- Written instruction
Please reproduce every line of the items below without any changes.

- Items
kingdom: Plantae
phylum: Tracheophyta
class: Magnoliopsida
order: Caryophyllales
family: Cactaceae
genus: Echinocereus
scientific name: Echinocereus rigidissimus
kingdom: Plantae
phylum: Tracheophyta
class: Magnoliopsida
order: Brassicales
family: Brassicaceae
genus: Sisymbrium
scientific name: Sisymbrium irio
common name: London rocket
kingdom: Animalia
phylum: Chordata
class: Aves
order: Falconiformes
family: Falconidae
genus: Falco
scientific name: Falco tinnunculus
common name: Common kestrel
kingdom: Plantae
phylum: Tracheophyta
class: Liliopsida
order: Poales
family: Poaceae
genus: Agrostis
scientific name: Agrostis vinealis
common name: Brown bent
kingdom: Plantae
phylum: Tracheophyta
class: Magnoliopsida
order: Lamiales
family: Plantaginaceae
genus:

- Solution
kingdom: Plantae
phylum: Tracheophyta
class: Magnoliopsida
order: Caryophyllales
family: Cactaceae
genus: Echinocereus
scientific name: Echinocereus rigidissimus
kingdom: Plantae
phylum: Tracheophyta
class: Magnoliopsida
order: Brassicales
family: Brassicaceae
genus: Sisymbrium
scientific name: Sisymbrium irio
common name: London rocket
kingdom: Animalia
phylum: Chordata
class: Aves
order: Falconiformes
family: Falconidae
genus: Falco
scientific name: Falco tinnunculus
common name: Common kestrel
kingdom: Plantae
phylum: Tracheophyta
class: Liliopsida
order: Poales
family: Poaceae
genus: Agrostis
scientific name: Agrostis vinealis
common name: Brown bent
kingdom: Plantae
phylum: Tracheophyta
class: Magnoliopsida
order: Lamiales
family: Plantaginaceae
genus:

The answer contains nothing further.